• THE TASK: According to the excerpt on legalized abortion, in what year did Alphonse de Valk make the quoted statement?

• EXCERPT TO READ:
######

In 1974, Alphonse de Valk, the author of Mortality and Law in Canadian Politics: The Abortion Controversy, stated that “the new principles implied in the legislation of abortions will have a whole train of consequences, conscious and subconscious, foreseen and unforeseen, political and philosophical, personal and social.  Together, these consequences will profoundly affect society and affect it not for the better, but for the worse.”

Ten years have passed and legalized abortion has divided the country in almost every profession and in every area imaginable: philosophy, religion, medicine, politics, social policy and law.  It has pitted man against woman and woman against woman.  The process of deterioration continues.  Yet it is not necessary that it should if the will exists to stop it.

######

• RECORD EXTRACTS:
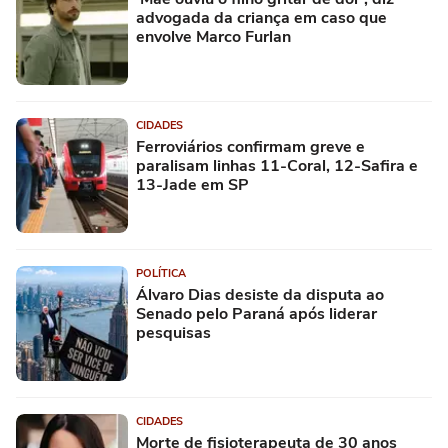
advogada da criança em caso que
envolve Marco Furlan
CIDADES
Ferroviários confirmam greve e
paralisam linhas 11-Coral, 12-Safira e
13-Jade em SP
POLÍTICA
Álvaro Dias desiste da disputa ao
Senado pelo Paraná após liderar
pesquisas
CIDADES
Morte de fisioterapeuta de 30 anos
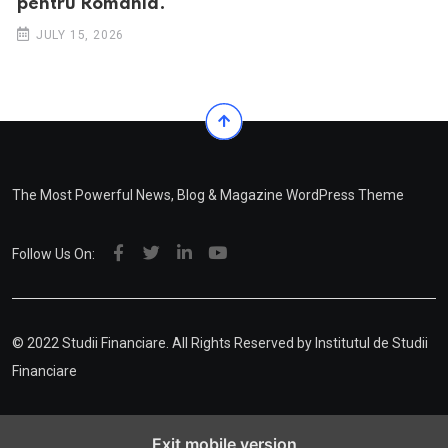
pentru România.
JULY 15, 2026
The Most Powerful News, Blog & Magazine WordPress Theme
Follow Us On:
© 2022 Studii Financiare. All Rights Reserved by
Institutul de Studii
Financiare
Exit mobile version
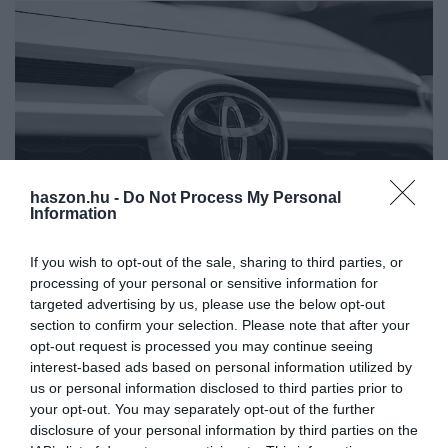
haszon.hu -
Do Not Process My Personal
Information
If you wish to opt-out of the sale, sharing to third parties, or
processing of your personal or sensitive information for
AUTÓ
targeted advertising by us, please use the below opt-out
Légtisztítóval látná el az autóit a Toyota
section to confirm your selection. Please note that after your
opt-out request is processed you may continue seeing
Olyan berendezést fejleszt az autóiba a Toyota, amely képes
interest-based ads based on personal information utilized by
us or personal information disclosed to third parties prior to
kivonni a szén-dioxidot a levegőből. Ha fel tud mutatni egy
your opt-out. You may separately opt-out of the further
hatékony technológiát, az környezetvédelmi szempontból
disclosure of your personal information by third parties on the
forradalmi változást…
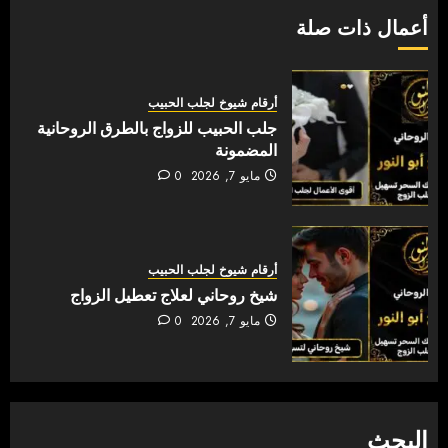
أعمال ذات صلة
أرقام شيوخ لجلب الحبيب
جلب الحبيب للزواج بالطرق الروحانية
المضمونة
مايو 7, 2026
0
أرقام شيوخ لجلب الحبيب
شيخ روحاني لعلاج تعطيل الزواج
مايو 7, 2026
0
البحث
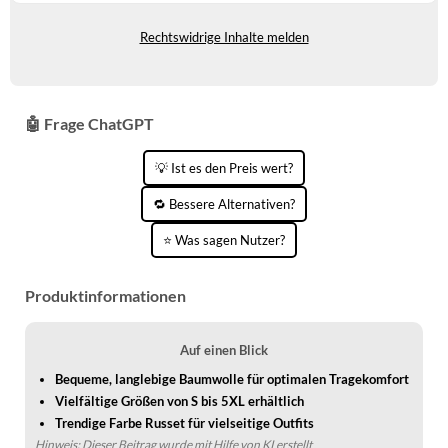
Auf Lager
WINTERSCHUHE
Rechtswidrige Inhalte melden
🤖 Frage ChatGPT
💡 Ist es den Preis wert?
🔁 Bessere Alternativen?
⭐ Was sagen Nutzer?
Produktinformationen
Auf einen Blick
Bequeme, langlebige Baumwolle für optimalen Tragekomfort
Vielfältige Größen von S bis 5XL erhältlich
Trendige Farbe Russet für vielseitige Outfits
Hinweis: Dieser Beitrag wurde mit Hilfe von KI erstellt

######

• RESPONSE AREA: 1974